Department of Dermatology and Allergy, University Hospital, LMU Munich, Frauenlobstr. 9-11, 80337, Munich, Germany.
Department of Dermatology, Heidelberg University Hospital, University of Heidelberg, Heidelberg, Germany.
Med Oncol. 2018 Aug 23;35(10):135. doi: 10.1007/s12032-018-1196-2.

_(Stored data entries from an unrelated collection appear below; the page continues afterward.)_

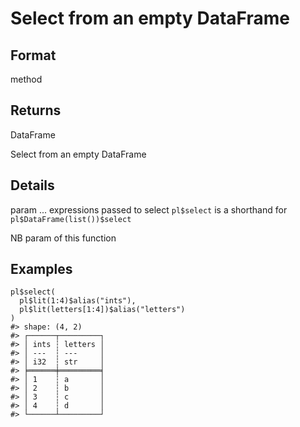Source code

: # Select from an empty DataFrame

## Format

method

## Returns

DataFrame

Select from an empty DataFrame

## Details

param ... expressions passed to select `pl$select` is a shorthand for `pl$DataFrame(list())$select`

NB param of this function

## Examples

<pre class='r-example'><code><span class='r-in'><span><span class='va'>pl</span><span class='op'>$</span><span class='fu'>select</span><span class='op'>(</span></span></span>
<span class='r-in'><span>  <span class='va'>pl</span><span class='op'>$</span><span class='fu'>lit</span><span class='op'>(</span><span class='fl'>1</span><span class='op'>:</span><span class='fl'>4</span><span class='op'>)</span><span class='op'>$</span><span class='fu'>alias</span><span class='op'>(</span><span class='st'>"ints"</span><span class='op'>)</span>,</span></span>
<span class='r-in'><span>  <span class='va'>pl</span><span class='op'>$</span><span class='fu'>lit</span><span class='op'>(</span><span class='va'>letters</span><span class='op'>[</span><span class='fl'>1</span><span class='op'>:</span><span class='fl'>4</span><span class='op'>]</span><span class='op'>)</span><span class='op'>$</span><span class='fu'>alias</span><span class='op'>(</span><span class='st'>"letters"</span><span class='op'>)</span></span></span>
<span class='r-in'><span><span class='op'>)</span></span></span>
<span class='r-out co'><span class='r-pr'>#&gt;</span> shape: (4, 2)</span>
<span class='r-out co'><span class='r-pr'>#&gt;</span> ┌──────┬─────────┐</span>
<span class='r-out co'><span class='r-pr'>#&gt;</span> │ ints ┆ letters │</span>
<span class='r-out co'><span class='r-pr'>#&gt;</span> │ ---  ┆ ---     │</span>
<span class='r-out co'><span class='r-pr'>#&gt;</span> │ i32  ┆ str     │</span>
<span class='r-out co'><span class='r-pr'>#&gt;</span> ╞══════╪═════════╡</span>
<span class='r-out co'><span class='r-pr'>#&gt;</span> │ 1    ┆ a       │</span>
<span class='r-out co'><span class='r-pr'>#&gt;</span> │ 2    ┆ b       │</span>
<span class='r-out co'><span class='r-pr'>#&gt;</span> │ 3    ┆ c       │</span>
<span class='r-out co'><span class='r-pr'>#&gt;</span> │ 4    ┆ d       │</span>
<span class='r-out co'><span class='r-pr'>#&gt;</span> └──────┴─────────┘</span>
 </code></pre>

Sarcomas are a heterogeneous group of mesenchymal tumors which can affect bone and soft tissue. Leiomyosarcoma (LMS) is a rare subtype localized to the skin or subcutaneous tissue. Due to the heterogeneity of sarcomas, reviews and guidelines with an in-depth focus specifically on primary LMS of the skin are sparse. This article is intended to provide an up to date and systematic overview on diagnosis, treatment, and surveillance of this rare entity to provide a framework for decision making and management for dermato-oncologists. We discuss novel treatment options for advanced disease such as targeted therapy with kinase inhibitors and immune checkpoint blockade which may improve the prognosis even in advanced stages of LMS.
肉瘤是一组异质性的间叶肿瘤,可以影响骨骼和软组织。平滑肌肉瘤(LMS)是一种罕见的亚型,局限于皮肤或皮下组织。由于肉瘤的异质性,专门针对皮肤原发性 LMS 的综述和指南很少。本文旨在提供对该罕见实体的最新和系统的诊断、治疗和监测概述,为皮肤科肿瘤学家提供决策和管理框架。我们讨论了晚期疾病的新的治疗选择,如激酶抑制剂的靶向治疗和免疫检查点阻断,这甚至可能改善 LMS 晚期的预后。